Task description
Arrange the lines of the rows below as a JSON list of strings, one string per line, with blank lines left out. Begin at the line that contains "family: Russulaceae" and stop after the final line of the rows.

------------------------------------------------------------------------

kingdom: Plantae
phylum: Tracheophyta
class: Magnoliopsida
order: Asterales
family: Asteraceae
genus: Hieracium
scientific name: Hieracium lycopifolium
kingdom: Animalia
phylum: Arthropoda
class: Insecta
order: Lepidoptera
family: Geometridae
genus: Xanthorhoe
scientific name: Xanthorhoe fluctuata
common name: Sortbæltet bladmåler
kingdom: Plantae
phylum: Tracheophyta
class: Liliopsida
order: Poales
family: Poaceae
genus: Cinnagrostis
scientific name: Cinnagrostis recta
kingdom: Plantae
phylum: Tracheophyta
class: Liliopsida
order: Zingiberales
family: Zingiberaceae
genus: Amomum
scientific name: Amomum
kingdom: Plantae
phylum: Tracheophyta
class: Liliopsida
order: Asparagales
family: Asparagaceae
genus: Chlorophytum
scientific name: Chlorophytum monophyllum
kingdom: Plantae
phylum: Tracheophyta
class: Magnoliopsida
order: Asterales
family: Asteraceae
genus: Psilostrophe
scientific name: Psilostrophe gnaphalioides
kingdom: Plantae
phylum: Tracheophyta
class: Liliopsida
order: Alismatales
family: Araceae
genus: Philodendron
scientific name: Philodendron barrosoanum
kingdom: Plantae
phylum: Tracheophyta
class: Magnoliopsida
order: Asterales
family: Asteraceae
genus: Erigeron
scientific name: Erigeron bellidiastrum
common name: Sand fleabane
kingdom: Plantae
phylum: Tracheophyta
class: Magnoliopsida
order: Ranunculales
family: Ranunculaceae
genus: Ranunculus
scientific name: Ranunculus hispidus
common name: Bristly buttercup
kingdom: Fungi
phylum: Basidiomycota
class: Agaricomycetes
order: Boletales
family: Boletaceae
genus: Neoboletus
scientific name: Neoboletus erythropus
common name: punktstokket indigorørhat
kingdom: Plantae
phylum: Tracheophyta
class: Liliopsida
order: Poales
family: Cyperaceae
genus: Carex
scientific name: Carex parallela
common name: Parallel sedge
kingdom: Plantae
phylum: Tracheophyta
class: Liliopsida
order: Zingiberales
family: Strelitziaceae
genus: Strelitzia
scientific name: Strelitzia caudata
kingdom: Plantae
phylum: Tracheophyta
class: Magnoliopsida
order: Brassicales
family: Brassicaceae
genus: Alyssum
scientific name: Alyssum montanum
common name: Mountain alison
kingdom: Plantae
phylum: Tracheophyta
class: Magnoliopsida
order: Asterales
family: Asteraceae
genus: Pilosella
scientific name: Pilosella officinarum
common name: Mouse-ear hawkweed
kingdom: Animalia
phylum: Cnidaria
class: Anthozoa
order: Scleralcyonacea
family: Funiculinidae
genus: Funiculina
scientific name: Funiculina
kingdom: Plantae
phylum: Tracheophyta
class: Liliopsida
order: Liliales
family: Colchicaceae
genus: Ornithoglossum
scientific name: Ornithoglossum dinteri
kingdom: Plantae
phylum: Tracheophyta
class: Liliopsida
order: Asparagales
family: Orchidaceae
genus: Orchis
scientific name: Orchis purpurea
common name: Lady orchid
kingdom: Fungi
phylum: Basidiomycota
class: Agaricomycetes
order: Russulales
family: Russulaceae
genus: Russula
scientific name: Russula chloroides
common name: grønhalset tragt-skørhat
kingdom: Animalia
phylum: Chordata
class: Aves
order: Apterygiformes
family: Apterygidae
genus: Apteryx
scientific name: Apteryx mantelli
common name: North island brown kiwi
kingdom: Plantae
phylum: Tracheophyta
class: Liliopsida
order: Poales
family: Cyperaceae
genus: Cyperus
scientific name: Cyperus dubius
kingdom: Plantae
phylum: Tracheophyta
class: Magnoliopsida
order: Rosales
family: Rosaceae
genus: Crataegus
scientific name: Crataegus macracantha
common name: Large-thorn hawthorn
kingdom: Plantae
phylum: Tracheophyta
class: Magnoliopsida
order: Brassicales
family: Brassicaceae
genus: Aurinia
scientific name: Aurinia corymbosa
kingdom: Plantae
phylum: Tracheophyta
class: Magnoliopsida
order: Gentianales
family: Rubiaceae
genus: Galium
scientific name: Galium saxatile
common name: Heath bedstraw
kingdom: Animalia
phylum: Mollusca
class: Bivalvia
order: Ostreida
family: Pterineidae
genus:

------------------------------------------------------------------------

The solution
[
  "family: Russulaceae",
  "genus: Russula",
  "scientific name: Russula chloroides",
  "common name: grønhalset tragt-skørhat",
  "kingdom: Animalia",
  "phylum: Chordata",
  "class: Aves",
  "order: Apterygiformes",
  "family: Apterygidae",
  "genus: Apteryx",
  "scientific name: Apteryx mantelli",
  "common name: North island brown kiwi",
  "kingdom: Plantae",
  "phylum: Tracheophyta",
  "class: Liliopsida",
  "order: Poales",
  "family: Cyperaceae",
  "genus: Cyperus",
  "scientific name: Cyperus dubius",
  "kingdom: Plantae",
  "phylum: Tracheophyta",
  "class: Magnoliopsida",
  "order: Rosales",
  "family: Rosaceae",
  "genus: Crataegus",
  "scientific name: Crataegus macracantha",
  "common name: Large-thorn hawthorn",
  "kingdom: Plantae",
  "phylum: Tracheophyta",
  "class: Magnoliopsida",
  "order: Brassicales",
  "family: Brassicaceae",
  "genus: Aurinia",
  "scientific name: Aurinia corymbosa",
  "kingdom: Plantae",
  "phylum: Tracheophyta",
  "class: Magnoliopsida",
  "order: Gentianales",
  "family: Rubiaceae",
  "genus: Galium",
  "scientific name: Galium saxatile",
  "common name: Heath bedstraw",
  "kingdom: Animalia",
  "phylum: Mollusca",
  "class: Bivalvia",
  "order: Ostreida",
  "family: Pterineidae",
  "genus:"
]